Development Impact Bonds (DIBs) for Education and Skilling
DIBs link funding to specific outcomes, driving systemic change. Our experience in India has demonstrated that impact bonds are effective in scaling high-performing solutions. For example, our $11m Quality Education India (QEI) DIB has benefitted 200,000 students across Delhi, UP, Gujarat and Maharashtra and the $14.4 million Skill Impact Bond has supported over 24,000 youth (70% women) so far.
DIBs help align impact measurements across funders and often lead to better outcomes than traditional grants by emphasizing strong performance and providing flexible funding linked to outcomes. Our partners have seen 2-4x better performance because they are fully invested in the model, leveraging external support with a specific focus on results.

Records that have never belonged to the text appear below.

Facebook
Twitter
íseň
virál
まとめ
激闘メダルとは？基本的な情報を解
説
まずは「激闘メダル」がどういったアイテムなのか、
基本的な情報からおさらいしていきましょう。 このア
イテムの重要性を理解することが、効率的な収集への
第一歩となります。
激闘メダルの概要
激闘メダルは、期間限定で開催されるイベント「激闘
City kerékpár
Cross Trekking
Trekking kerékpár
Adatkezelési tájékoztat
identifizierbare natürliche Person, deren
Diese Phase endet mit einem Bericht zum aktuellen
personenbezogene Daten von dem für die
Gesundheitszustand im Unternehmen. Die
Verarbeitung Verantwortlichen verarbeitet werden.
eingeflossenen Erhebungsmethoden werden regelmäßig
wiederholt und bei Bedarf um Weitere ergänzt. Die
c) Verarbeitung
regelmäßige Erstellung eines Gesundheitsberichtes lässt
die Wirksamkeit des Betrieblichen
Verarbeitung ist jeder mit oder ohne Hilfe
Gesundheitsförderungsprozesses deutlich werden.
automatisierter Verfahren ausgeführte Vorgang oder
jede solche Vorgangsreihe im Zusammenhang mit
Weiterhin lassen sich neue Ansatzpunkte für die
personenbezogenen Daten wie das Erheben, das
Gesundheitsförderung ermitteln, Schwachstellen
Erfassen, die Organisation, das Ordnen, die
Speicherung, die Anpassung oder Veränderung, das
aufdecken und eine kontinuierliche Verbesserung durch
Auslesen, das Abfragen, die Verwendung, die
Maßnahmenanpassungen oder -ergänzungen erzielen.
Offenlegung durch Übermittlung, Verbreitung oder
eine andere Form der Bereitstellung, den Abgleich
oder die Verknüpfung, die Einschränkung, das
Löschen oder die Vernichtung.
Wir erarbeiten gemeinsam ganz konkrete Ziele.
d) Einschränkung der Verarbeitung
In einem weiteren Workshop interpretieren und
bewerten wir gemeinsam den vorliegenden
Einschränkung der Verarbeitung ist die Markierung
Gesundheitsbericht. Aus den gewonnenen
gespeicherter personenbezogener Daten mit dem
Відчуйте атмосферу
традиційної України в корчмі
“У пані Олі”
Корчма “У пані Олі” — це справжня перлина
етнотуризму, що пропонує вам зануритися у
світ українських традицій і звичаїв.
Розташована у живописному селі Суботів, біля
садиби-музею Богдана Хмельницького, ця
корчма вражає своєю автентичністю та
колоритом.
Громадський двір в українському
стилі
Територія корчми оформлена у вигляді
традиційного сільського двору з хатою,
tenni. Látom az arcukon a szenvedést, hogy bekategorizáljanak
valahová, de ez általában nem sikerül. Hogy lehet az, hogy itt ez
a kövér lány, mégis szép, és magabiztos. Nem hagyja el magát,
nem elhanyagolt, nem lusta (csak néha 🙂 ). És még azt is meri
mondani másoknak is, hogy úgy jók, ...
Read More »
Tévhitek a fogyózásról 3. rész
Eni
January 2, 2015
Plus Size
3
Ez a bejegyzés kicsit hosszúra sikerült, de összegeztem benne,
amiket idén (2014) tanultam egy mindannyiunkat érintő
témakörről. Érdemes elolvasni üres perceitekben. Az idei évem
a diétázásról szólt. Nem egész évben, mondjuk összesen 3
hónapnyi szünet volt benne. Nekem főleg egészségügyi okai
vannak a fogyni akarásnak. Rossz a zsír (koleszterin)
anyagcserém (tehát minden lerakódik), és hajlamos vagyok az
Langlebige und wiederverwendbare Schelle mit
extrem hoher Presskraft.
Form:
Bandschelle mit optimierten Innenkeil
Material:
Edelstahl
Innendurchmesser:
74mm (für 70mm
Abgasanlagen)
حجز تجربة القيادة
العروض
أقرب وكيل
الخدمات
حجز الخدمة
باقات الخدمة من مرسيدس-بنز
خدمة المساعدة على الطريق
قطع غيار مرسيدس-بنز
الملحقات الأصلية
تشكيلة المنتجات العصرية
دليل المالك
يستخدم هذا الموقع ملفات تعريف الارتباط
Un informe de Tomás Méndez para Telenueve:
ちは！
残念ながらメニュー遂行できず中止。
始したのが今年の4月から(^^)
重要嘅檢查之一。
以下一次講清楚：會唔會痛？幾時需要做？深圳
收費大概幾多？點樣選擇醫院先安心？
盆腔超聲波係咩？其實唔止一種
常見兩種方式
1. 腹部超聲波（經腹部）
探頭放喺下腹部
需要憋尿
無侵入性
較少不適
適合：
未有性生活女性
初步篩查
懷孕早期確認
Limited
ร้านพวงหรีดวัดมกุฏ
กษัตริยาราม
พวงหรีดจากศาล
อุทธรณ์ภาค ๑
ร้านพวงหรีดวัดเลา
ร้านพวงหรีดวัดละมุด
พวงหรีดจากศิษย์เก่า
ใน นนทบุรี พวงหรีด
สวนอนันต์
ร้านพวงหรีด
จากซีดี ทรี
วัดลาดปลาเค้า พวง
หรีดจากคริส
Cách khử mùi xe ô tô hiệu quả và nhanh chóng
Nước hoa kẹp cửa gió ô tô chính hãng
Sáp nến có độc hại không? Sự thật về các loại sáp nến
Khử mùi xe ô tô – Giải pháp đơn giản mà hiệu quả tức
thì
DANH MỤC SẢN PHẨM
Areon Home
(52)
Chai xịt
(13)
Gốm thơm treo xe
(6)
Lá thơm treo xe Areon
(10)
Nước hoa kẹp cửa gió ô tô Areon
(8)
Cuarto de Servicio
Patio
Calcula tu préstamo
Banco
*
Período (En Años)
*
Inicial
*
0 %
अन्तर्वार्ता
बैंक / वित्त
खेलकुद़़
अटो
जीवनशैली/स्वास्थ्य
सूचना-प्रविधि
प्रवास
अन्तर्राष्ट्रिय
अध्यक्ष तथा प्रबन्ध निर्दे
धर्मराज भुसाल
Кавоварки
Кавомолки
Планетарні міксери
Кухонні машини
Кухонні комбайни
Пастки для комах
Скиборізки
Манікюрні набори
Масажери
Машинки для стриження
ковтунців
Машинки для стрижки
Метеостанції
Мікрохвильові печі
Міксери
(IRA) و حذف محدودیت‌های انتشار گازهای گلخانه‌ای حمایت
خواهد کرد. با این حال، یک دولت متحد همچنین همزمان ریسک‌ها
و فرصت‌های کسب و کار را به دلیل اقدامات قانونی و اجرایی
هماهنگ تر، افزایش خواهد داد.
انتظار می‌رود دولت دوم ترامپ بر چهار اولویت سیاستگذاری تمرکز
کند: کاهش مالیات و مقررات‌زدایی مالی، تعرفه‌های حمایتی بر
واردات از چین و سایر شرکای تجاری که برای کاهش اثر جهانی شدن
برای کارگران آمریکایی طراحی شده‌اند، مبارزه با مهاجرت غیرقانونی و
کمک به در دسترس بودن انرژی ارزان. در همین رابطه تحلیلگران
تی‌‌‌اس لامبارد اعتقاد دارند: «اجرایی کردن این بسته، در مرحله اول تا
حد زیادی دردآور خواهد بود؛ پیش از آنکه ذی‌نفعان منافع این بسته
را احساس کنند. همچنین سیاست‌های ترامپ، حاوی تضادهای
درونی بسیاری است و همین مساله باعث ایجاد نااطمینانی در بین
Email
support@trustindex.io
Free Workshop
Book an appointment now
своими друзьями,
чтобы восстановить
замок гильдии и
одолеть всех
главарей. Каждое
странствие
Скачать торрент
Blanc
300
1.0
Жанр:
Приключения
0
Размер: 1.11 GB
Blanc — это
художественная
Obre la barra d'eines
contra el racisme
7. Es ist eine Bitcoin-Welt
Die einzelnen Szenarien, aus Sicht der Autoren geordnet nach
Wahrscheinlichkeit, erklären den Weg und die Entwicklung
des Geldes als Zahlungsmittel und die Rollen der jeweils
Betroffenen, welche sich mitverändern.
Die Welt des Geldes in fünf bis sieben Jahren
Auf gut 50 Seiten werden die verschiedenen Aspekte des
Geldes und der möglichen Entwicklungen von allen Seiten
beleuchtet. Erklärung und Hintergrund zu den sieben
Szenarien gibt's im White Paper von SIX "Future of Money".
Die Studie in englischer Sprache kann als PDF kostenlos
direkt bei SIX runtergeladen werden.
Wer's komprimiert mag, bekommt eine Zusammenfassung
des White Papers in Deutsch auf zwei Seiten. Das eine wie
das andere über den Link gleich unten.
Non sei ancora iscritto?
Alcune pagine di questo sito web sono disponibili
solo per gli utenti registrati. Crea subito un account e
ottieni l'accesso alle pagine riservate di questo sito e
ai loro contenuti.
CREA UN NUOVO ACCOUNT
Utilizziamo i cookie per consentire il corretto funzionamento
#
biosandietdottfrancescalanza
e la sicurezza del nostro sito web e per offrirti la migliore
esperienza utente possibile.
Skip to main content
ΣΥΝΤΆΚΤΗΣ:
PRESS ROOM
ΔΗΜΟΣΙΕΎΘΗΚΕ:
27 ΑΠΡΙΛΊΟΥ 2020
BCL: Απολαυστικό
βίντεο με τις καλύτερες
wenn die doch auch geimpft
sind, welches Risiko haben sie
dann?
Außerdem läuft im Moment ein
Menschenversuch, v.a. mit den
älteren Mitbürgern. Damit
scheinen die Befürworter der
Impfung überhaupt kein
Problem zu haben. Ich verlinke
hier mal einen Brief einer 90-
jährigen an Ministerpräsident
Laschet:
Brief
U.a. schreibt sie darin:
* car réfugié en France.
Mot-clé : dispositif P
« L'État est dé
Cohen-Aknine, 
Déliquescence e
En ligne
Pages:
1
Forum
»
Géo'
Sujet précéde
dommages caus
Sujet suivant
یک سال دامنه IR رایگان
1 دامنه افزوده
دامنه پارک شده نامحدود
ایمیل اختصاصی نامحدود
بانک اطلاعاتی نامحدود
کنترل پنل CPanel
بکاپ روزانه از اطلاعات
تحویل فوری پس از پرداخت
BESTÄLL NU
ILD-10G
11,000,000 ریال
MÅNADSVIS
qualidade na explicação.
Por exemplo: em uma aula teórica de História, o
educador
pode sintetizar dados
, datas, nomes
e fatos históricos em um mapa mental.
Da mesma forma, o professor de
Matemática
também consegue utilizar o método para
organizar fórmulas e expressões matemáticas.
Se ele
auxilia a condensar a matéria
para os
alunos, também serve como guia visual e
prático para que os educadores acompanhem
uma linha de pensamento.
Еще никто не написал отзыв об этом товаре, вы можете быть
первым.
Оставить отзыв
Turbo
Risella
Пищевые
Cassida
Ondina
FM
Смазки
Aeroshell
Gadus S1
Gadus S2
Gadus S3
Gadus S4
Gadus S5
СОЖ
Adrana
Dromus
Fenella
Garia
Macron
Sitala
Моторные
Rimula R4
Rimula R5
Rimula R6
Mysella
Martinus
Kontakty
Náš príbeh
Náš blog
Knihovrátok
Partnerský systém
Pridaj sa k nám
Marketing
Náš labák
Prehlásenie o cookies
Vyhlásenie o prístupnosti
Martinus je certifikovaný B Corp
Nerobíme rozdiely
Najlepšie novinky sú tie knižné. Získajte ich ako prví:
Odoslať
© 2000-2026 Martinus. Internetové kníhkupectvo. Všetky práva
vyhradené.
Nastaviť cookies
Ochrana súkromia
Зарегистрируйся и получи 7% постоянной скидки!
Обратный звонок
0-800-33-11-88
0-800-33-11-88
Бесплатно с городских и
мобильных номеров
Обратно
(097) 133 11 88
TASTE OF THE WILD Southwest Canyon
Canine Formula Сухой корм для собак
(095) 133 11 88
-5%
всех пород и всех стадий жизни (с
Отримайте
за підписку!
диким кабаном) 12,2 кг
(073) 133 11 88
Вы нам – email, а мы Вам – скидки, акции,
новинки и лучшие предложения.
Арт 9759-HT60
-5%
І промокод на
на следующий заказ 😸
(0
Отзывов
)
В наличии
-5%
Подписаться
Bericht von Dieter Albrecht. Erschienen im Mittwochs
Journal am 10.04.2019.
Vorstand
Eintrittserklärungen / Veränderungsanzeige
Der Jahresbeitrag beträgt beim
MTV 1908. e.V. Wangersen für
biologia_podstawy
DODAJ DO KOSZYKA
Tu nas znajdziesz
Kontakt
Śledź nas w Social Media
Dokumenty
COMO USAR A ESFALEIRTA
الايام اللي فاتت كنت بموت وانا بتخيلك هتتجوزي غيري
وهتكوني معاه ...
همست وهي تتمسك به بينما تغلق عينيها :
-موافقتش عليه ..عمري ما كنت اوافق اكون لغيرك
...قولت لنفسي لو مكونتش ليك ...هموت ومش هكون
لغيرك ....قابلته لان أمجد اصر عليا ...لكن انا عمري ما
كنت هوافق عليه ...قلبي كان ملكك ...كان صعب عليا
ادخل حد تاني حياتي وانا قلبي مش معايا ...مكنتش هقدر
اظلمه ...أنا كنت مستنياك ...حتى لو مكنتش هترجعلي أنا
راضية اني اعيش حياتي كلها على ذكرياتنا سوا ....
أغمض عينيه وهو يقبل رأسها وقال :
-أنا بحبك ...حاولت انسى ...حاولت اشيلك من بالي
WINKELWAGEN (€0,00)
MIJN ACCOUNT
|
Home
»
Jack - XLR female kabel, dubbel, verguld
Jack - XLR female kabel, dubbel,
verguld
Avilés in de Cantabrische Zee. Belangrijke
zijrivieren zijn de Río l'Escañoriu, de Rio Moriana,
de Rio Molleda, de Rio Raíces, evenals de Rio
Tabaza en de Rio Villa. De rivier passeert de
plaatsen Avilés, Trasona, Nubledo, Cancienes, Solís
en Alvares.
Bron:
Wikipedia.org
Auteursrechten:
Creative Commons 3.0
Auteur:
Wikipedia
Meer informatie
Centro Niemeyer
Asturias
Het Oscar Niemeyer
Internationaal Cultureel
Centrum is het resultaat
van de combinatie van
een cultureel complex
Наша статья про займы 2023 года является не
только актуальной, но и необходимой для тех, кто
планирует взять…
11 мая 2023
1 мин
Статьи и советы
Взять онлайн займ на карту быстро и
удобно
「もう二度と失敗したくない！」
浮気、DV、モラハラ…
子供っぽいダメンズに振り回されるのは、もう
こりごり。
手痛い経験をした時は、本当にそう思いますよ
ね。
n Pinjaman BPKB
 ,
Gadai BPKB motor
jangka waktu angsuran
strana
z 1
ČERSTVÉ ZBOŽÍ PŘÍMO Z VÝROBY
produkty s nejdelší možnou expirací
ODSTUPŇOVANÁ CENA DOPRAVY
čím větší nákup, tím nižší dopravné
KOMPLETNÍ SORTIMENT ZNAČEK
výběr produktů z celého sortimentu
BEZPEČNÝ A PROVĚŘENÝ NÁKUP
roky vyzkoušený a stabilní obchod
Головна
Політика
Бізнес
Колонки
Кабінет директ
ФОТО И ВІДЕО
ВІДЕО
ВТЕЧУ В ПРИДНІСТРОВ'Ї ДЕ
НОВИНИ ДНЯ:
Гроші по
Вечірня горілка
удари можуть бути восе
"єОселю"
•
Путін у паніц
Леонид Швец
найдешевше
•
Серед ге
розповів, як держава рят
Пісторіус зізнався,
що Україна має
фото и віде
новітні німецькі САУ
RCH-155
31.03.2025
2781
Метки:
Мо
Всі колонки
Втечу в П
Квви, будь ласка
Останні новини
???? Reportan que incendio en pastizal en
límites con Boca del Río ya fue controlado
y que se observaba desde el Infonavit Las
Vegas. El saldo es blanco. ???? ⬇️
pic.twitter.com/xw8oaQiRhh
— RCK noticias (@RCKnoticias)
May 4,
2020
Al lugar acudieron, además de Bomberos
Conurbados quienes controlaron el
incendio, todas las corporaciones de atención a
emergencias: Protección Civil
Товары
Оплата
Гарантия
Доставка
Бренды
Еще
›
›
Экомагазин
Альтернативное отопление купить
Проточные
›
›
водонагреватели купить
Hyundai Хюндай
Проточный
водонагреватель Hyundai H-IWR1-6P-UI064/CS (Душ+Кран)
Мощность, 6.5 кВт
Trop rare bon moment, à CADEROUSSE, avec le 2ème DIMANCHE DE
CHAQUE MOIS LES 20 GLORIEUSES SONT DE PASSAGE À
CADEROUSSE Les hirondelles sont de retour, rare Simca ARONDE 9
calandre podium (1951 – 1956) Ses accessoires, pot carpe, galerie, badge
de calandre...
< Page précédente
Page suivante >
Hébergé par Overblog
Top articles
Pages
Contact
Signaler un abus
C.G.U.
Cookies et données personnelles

Returnable Grants (RGs) for Livelihoods
The COVID-19 pandemic highlighted the need for innovative financial solutions. Returnable Grants – grants with a responsibility to repay – allowed funds to be recycled for future use. Samhita’s REVIVE initiative used RGs and had 91% of the participants returning full or part amount (repayment in value terms was 75%). It provided participants not only immediate financial support but also helped in building their credit histories.
Guarantees for Risk Coverage
Guarantees are widely used in blended finance, covering a portion of lenders’ risk and making credit accessible to riskier borrowers. In India, guarantees represent about 40% of the market by value. They work by covering a portion of the risk for lenders, making credit accessible to riskier or new-to-credit borrowers. This approach is particularly effective in supporting nano entrepreneurs and fostering innovative financial structures.
While blended finance tools are effective, they come with challenges:
- Balancing leverage with deployment time: Simpler structures are faster but may offer less leverage.
- Ensuring replicability: High instrument creation costs make replicability crucial, which can be aided by standardizing target-setting approaches.
- Balancing customization costs with outcomes: Complex instruments must balance the costs of customization with the impact achieved.
Blended finance tools, from Social Success Notes to Development Impact Bonds, demonstrate how aligning financial incentives with desired outcomes can amplify impact and pave the way for sustainable solutions across sectors.